Cela veut dire que les religieux et les religieuses, comme par le passé, sont aujourd'hui
aussi directement responsables dans l’évangélisation, dans la nouvelle évangélisation
parce que la nouvelle évangélisation «est surtout un devoir spirituel. C'est une tâche
qui incombe à tout chrétiens appelés à la sainteté». Elle demande que nous sachions
parler les langages de notre temps, annonçant ainsi de l'intérieur les raisons de
l'espérance qui nous anime (22). Cela ne vient pas spontanément. Nous devons étudier,
prier, collaborer, impliquer d’autres que nous.
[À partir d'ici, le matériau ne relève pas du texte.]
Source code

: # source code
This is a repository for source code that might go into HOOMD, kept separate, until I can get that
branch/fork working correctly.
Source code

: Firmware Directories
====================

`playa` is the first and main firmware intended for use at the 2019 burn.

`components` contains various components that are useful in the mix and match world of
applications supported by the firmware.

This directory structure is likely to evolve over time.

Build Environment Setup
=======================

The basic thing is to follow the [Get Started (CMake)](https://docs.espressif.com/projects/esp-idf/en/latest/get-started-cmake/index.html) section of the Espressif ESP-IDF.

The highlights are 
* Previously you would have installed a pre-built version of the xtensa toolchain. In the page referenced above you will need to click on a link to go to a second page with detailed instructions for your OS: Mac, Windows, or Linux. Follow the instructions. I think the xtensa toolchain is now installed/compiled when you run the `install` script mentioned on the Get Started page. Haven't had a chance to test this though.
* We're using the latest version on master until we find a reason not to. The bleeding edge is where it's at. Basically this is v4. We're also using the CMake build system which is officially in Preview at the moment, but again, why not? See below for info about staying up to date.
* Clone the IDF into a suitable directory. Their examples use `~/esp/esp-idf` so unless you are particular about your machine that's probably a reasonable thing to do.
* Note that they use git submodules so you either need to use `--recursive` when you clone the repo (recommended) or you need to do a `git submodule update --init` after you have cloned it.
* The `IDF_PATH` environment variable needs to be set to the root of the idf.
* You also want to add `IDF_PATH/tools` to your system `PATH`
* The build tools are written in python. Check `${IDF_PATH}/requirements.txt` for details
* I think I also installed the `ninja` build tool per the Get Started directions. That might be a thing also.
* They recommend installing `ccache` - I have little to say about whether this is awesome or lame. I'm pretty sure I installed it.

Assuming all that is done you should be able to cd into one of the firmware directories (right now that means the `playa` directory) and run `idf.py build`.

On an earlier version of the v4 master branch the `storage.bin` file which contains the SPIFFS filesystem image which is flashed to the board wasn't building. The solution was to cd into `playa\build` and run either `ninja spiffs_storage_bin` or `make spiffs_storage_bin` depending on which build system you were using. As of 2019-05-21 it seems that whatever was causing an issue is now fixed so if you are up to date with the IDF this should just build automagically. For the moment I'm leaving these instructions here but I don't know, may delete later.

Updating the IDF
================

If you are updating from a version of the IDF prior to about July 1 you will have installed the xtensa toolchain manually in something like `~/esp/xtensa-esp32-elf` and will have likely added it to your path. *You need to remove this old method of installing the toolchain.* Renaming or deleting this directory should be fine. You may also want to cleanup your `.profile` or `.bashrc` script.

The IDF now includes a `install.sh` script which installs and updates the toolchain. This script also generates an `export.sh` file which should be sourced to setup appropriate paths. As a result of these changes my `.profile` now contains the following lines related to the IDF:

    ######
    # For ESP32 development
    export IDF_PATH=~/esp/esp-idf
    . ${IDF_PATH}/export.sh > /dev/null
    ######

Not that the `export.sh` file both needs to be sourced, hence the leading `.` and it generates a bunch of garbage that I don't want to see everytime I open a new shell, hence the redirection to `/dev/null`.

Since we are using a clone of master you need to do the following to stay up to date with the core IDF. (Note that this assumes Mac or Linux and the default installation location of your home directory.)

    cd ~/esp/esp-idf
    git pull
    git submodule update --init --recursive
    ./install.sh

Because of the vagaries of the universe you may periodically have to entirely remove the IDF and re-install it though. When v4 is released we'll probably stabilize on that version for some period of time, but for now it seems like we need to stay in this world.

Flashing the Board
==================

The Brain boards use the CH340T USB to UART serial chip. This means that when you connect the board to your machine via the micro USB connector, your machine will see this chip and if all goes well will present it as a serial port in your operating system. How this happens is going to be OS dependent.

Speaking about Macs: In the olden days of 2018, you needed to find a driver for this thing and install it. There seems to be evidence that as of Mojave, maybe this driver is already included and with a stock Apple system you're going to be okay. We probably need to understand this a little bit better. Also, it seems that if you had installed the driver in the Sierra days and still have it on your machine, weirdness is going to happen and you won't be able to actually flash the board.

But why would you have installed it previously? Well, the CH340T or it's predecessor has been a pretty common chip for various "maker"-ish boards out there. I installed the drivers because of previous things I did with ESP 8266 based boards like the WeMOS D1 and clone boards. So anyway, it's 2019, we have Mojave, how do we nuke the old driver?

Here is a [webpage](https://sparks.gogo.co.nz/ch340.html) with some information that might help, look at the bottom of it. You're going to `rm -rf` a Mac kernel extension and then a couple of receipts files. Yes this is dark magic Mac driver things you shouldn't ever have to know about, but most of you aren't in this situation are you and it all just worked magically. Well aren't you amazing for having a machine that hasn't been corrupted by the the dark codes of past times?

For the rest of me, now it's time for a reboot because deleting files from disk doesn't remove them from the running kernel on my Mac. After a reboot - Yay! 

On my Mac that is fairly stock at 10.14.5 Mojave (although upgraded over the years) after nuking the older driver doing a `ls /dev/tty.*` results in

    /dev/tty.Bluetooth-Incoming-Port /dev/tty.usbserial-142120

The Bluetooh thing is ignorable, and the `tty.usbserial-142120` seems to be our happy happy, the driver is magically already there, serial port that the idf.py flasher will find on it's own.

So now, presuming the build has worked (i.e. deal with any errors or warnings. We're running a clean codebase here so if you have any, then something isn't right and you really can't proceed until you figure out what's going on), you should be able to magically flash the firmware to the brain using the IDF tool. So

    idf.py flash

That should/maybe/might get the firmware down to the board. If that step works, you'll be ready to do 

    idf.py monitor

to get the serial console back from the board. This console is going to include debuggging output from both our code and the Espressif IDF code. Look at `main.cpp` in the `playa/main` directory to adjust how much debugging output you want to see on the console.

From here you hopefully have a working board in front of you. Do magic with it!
La vie religieuse porte en soi les
possibilités pour créer ces lieux.
5. Conclusion
Je ne sais pas si les religieuses sont interpellées vu que «les Lineamenta» sont envoyés
aux Synodes des Évêques, aux Conférences Episcopales… et à l'Union des Supérieurs
Généraux, mais cela ne nous empêche pas - comme religieuses – d’apporter notre
contribution spirituelle charismatique à la nouvelle évangélisation, parce que plus que
jamais nous devons nous engager ensemble: laïcs, laïques, religieux, religieuses,
prêtres, adultes, personnes du 3e et 4e âges et jeunes, en nous rappelant la parole de
Helder Camara: «Lorsqu’une personne rêve toute seule, son rêve reste un rêve, mais si
nous rêvons ensemble avec d’autres, notre rêve peut devenir réalité».
C’est ce que nous souhaitons, en demandant par l’intercession de Marie que la force de
l’Esprit Saint anime la Nouvelle Evangélisation.